→ **Pictures paired with source code**
● ● ● ● ●

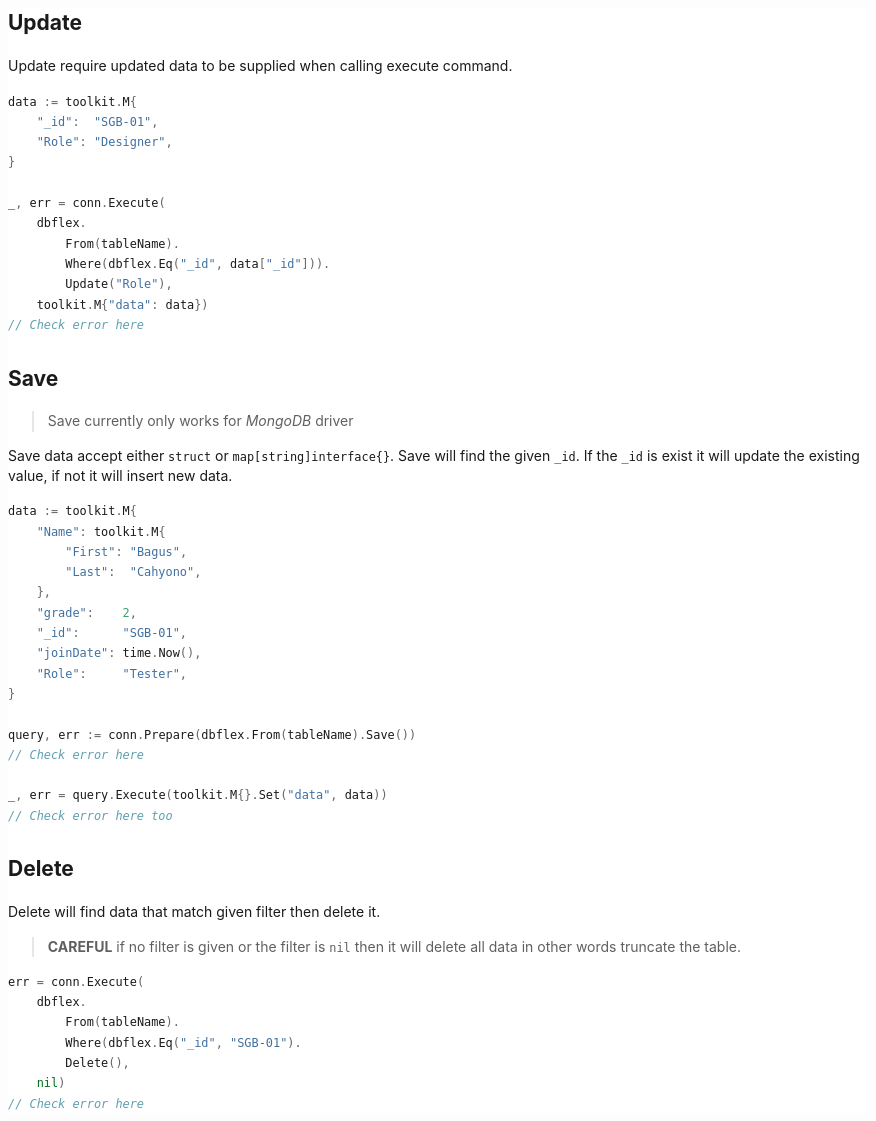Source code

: ## Update

Update require updated data to be supplied when calling execute command.

```go
data := toolkit.M{
	"_id":  "SGB-01",
	"Role": "Designer",
}

_, err = conn.Execute(
	dbflex.
		From(tableName).
		Where(dbflex.Eq("_id", data["_id"])).
		Update("Role"),
	toolkit.M{"data": data})
// Check error here
```

## Save

> Save currently only works for *MongoDB* driver 

Save data accept either `struct` or `map[string]interface{}`. Save will find the given `_id`. If the `_id` is exist it will update the existing value, if not it will insert new data.

```go
data := toolkit.M{
	"Name": toolkit.M{
		"First": "Bagus",
		"Last":  "Cahyono",
	},
	"grade":    2,
	"_id":      "SGB-01",
	"joinDate": time.Now(),
	"Role":     "Tester",
}

query, err := conn.Prepare(dbflex.From(tableName).Save())
// Check error here

_, err = query.Execute(toolkit.M{}.Set("data", data))
// Check error here too
```


## Delete

Delete will find data that match given filter then delete it.

> **CAREFUL** if no filter is given or the filter is `nil` then it will delete all data in other words truncate the table.

```go
err = conn.Execute(
	dbflex.
		From(tableName).
		Where(dbflex.Eq("_id", "SGB-01").
		Delete(), 
	nil)
// Check error here
```
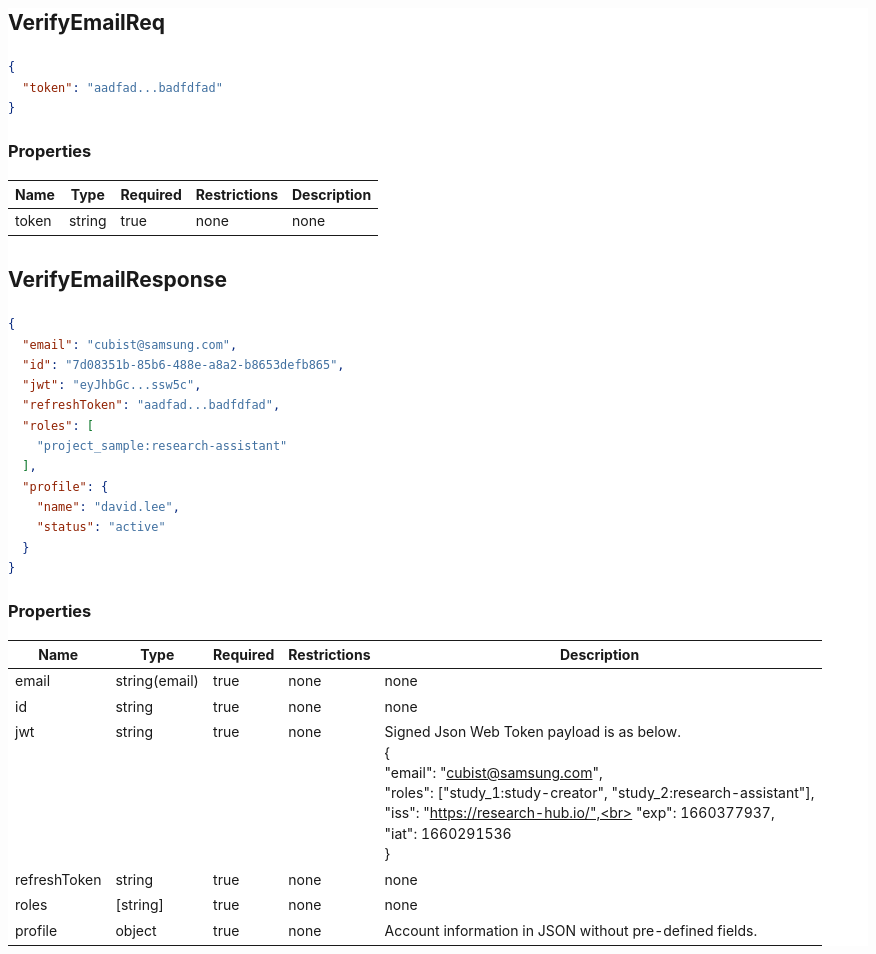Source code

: <h2 id="tocS_VerifyEmailReq">VerifyEmailReq</h2>

<a id="schemaverifyemailreq"></a>
<a id="schema_VerifyEmailReq"></a>
<a id="tocSverifyemailreq"></a>
<a id="tocsverifyemailreq"></a>

```json
{
  "token": "aadfad...badfdfad"
}

```

### Properties

|Name|Type|Required|Restrictions|Description|
|---|---|---|---|---|
|token|string|true|none|none|

<h2 id="tocS_VerifyEmailResponse">VerifyEmailResponse</h2>

<a id="schemaverifyemailresponse"></a>
<a id="schema_VerifyEmailResponse"></a>
<a id="tocSverifyemailresponse"></a>
<a id="tocsverifyemailresponse"></a>

```json
{
  "email": "cubist@samsung.com",
  "id": "7d08351b-85b6-488e-a8a2-b8653defb865",
  "jwt": "eyJhbGc...ssw5c",
  "refreshToken": "aadfad...badfdfad",
  "roles": [
    "project_sample:research-assistant"
  ],
  "profile": {
    "name": "david.lee",
    "status": "active"
  }
}

```

### Properties

|Name|Type|Required|Restrictions|Description|
|---|---|---|---|---|
|email|string(email)|true|none|none|
|id|string|true|none|none|
|jwt|string|true|none|Signed Json Web Token payload is as below.<br>{<br>  "email": "cubist@samsung.com",<br>  "roles": ["study_1:study-creator", "study_2:research-assistant"],<br>  "iss": "https://research-hub.io/",<br>  "exp": 1660377937,<br>  "iat": 1660291536<br>}|
|refreshToken|string|true|none|none|
|roles|[string]|true|none|none|
|profile|object|true|none|Account information in JSON without pre-defined fields.|
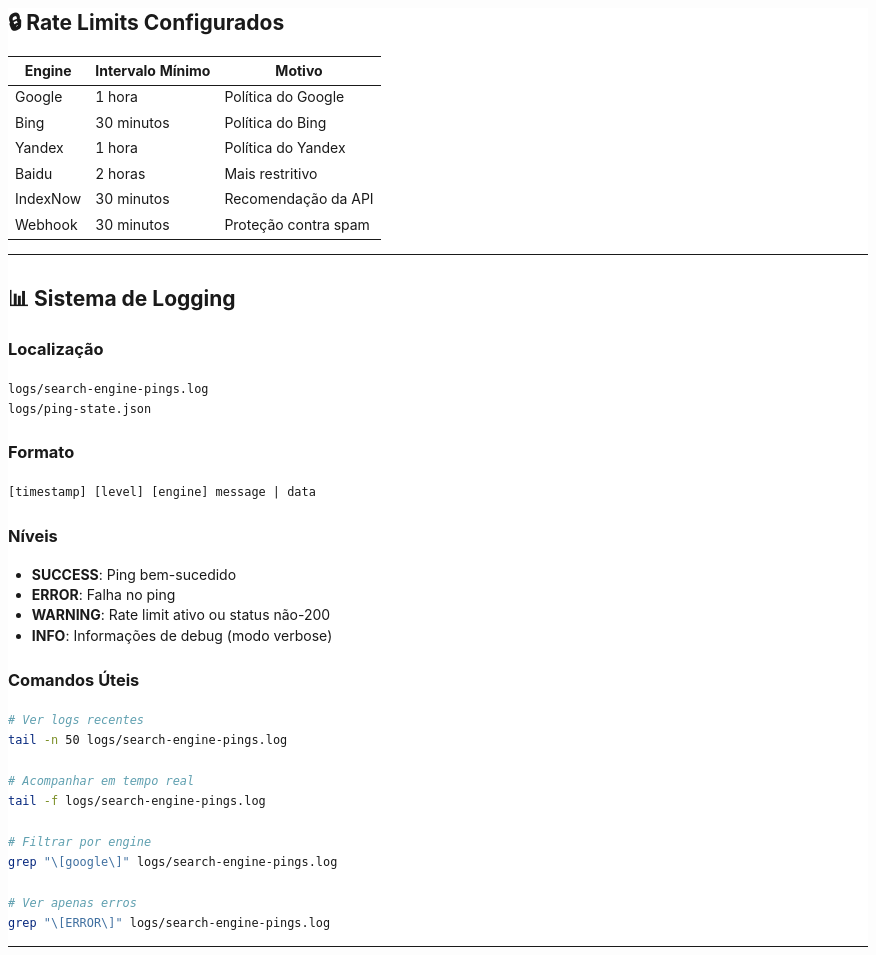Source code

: ## 🔒 Rate Limits Configurados

| Engine    | Intervalo Mínimo | Motivo                    |
|-----------|------------------|---------------------------|
| Google    | 1 hora           | Política do Google        |
| Bing      | 30 minutos       | Política do Bing          |
| Yandex    | 1 hora           | Política do Yandex        |
| Baidu     | 2 horas          | Mais restritivo           |
| IndexNow  | 30 minutos       | Recomendação da API       |
| Webhook   | 30 minutos       | Proteção contra spam      |

---

## 📊 Sistema de Logging

### Localização
```
logs/search-engine-pings.log
logs/ping-state.json
```

### Formato
```
[timestamp] [level] [engine] message | data
```

### Níveis
- **SUCCESS**: Ping bem-sucedido
- **ERROR**: Falha no ping
- **WARNING**: Rate limit ativo ou status não-200
- **INFO**: Informações de debug (modo verbose)

### Comandos Úteis
```bash
# Ver logs recentes
tail -n 50 logs/search-engine-pings.log

# Acompanhar em tempo real
tail -f logs/search-engine-pings.log

# Filtrar por engine
grep "\[google\]" logs/search-engine-pings.log

# Ver apenas erros
grep "\[ERROR\]" logs/search-engine-pings.log
```

---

● ● ● ● ●

→ **The task**
Set down exactly the lines running from the beginning of the entries above to the line that contains "for *MongoDB* driver", including both, and leave out pictures.

→ **Result**
Source code

: ## Update

Update require updated data to be supplied when calling execute command.

```go
data := toolkit.M{
	"_id":  "SGB-01",
	"Role": "Designer",
}

_, err = conn.Execute(
	dbflex.
		From(tableName).
		Where(dbflex.Eq("_id", data["_id"])).
		Update("Role"),
	toolkit.M{"data": data})
// Check error here
```

## Save

> Save currently only works for *MongoDB* driver 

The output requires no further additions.